Fork/Derivative of umamusme-ocr from ehuntzbe, with the intention of combining everything into one single GUI application.
UmalatorOCR is a tool for extracting Veteran Umamusume data from screenshots using OCR (Optical Character Recognition) for use on the Umalator.
Outputs to the Umalator can be self-hosted or used on the public instance.
- OCR extraction of:
- Name & epithet
- Core stats
- Surface, Distance, and Style aptitudes (with defaults if detection fails)
- Skills
- Automatic CSV export (
runners.csv) - Local server (on your computer) or external umalator server support for comparison.
- Python: 3.9+ recommended
- System dependencies:
-
Ensure Tkinter and Git are installed on your system.
-
Clone the repository:
bash git clone https://github.com/LegifyX/umalator-ocr.git cd umalator-ocr -
Install Python dependencies:
bash pip install -r requirements.txt
Create a .env file in the project root (example below), or edit the .env.example file and rename it to .env.:
# Logging level (INFO or DEBUG)
# Valid levels: DEBUG, INFO, WARNING, ERROR, CRITICAL
LOG_LEVEL=INFO
Run the GUI application:
python UmalatorOCR.py
Processing screenshots:
- Place your Veteran Umamusume screenshots in the
datadirectory. - Click "Process Screenshots" in the GUI.
- The extracted data will be saved to
runners.csvalso in thedatadirectory. - Processed Umas will be found in the
data/processeddirectory.
- Make sure to capture the entire window, not just up to the skills. You must capture everything including the "close" button in the bottom of the image.
Alternatively, you can tick the Monitor Clipboard option to automatically process screenshots copied to your clipboard.
Use your operating system's shortcut to capture a region of the screen and copy it to the clipboard:
- Windows:
Win+Shift+S - macOS:
Cmd+Ctrl+Shift+4 - Linux: use your desktop environment's screenshot tool (e.g.,
gnome-screenshot -a)
Outputting Screenshots to Umalator:
- By default, the application is set to output to a local Umalator instance.
- To change this, edit the
UMALATOR_URLvariable in the top right of the GUI. The default external host is: https://alpha123.github.io/uma-tools/umalator-global/ - Pick your two veteran umamusume.
- Pick the Strategy, Surface, Distance, and Style aptitudes if they are not correct.
- Pick the track, weather, and ground condition.
- Click "Open Umalator Comparison" to open the Umalator in your web browser with the data pre-filled.
Debugging:
- Enable DEBUG logging in the .env file to see detailed logs.
- If
LOG_LEVEL=DEBUGis set in.env:- OCR bounding boxes and aptitude block extractions will be saved and viewable.

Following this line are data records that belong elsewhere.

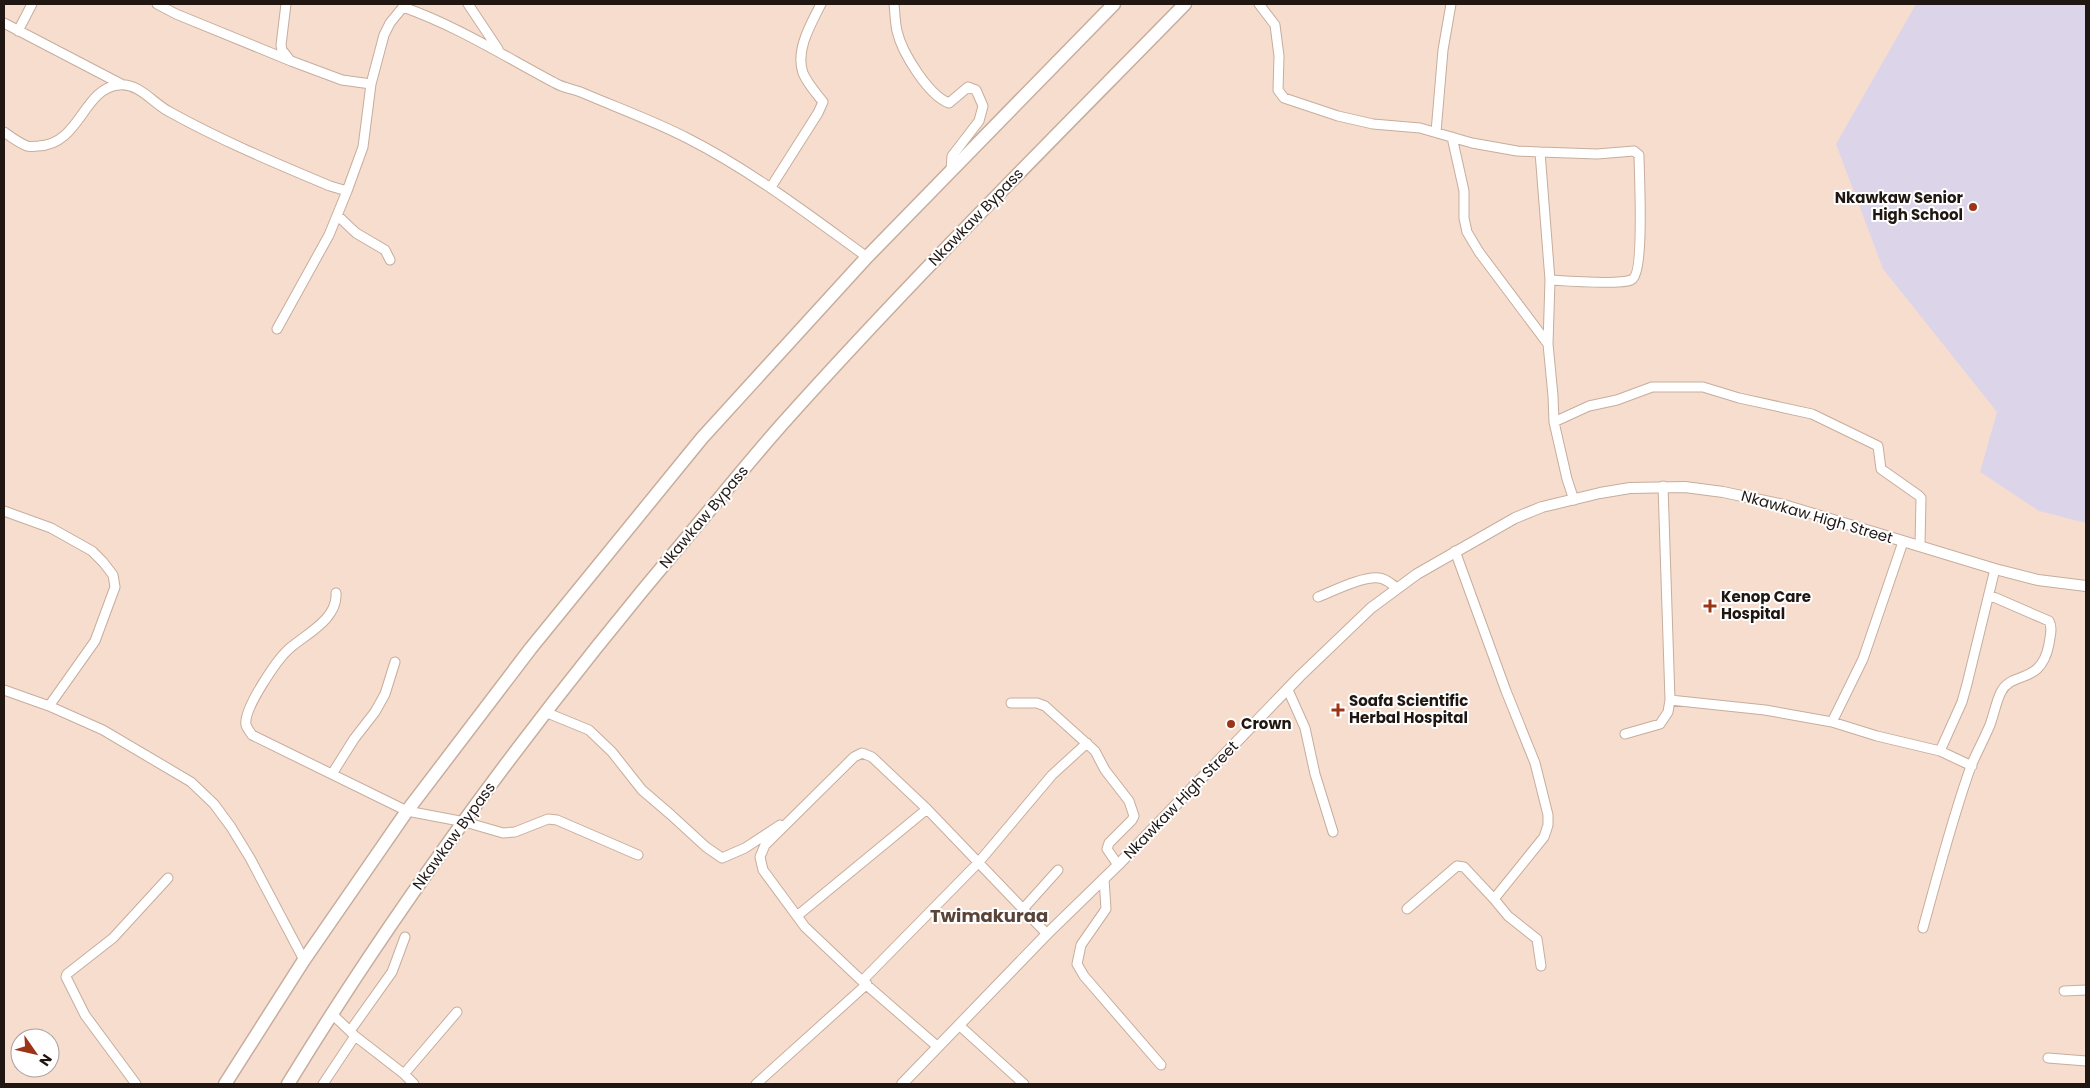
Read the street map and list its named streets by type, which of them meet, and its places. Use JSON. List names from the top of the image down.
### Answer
{
  "streets": {
    "highway": ["Nkawkaw Bypass"],
    "main road": ["Nkawkaw High Street"]
  },
  "districts": ["Twimakuraa"],
  "places": {
    "other": ["Nkawkaw Senior High School", "Crown"],
    "health": ["Kenop Care Hospital", "Soafa Scientific Herbal Hospital"]
  },
  "north": "bottom right"
}
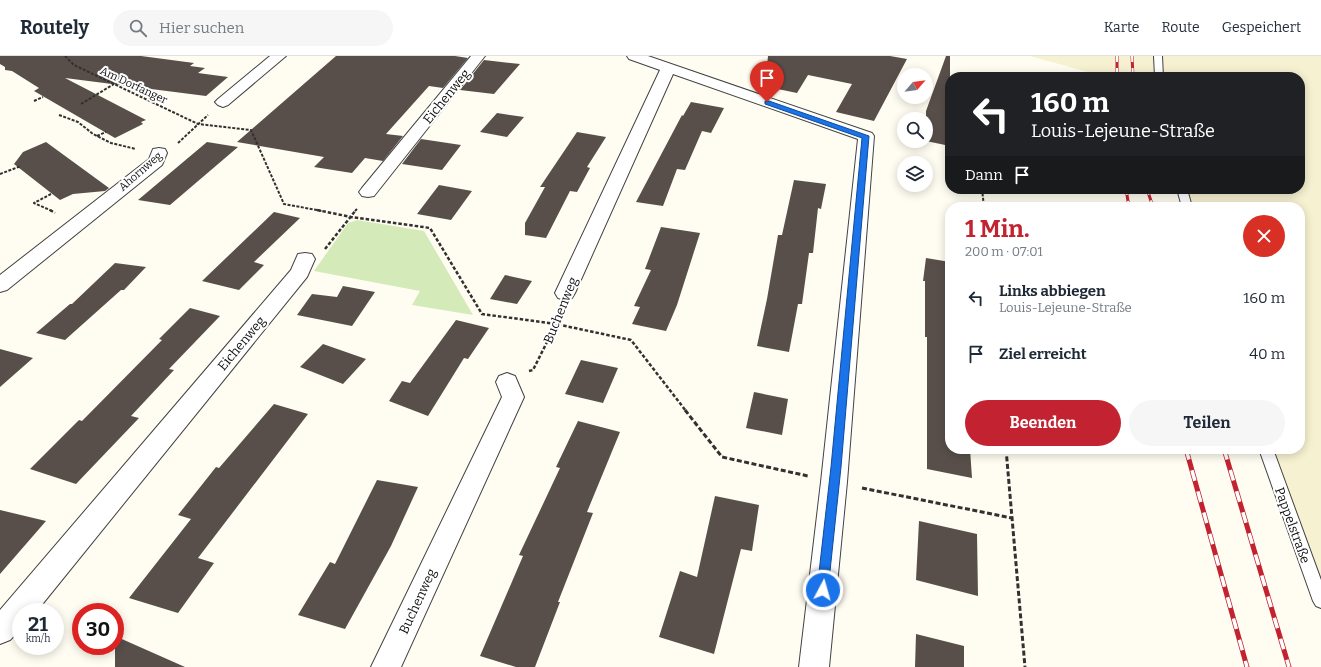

- JSON dumps of raw OCR results will be written for analysis will be saved and viewable.
Legacy:
- umamusme-ocr files with my original fix to uma_ocr_to_csv.py for the windowed application screenshots not being properly recognized remain in the git. These files are still functional.
- For more information on how to use those tools, please refer to the original repository.
- Aptitudes defaults are A if detection fails.
- Style default is Front Runner if detection fails.
- OCR accuracy may vary based on screenshot quality and resolution.
- OCR of the aptitudes (Track, Distance, Style) may not always be accurate. Sometimes the OCR just does not want to co-operate.
- Selection of the Style for the veteran umaumsume may not always be accurate. This code is somewhat experimental.
- Some skills may not be recognized correctly, especially if they are partially obscured.
- Unique skills may register as the original unique skill even when inherited. If this is the case, please fix this in the Umalator yourself.
This project leverages three related open-source repositories:
- uma-tools for general Uma Musume data utilities
- uma-skill-tools for skill-related processing
- umamusume-ocr for the original idea and OCR processing code.
Please review and comply with the licenses provided by those upstream projects (for example, uma-skill-tools is GPLv3). This repository is itself distributed under the GNU General Public License v3, and contributions must remain compatible with both the GPLv3 and the licenses of the above repositories.
Most of the source code in this repository was generated with the help of OpenAI's ChatGPT, Google's Gemini, and used Deepseek R1 models which were subsequently refined.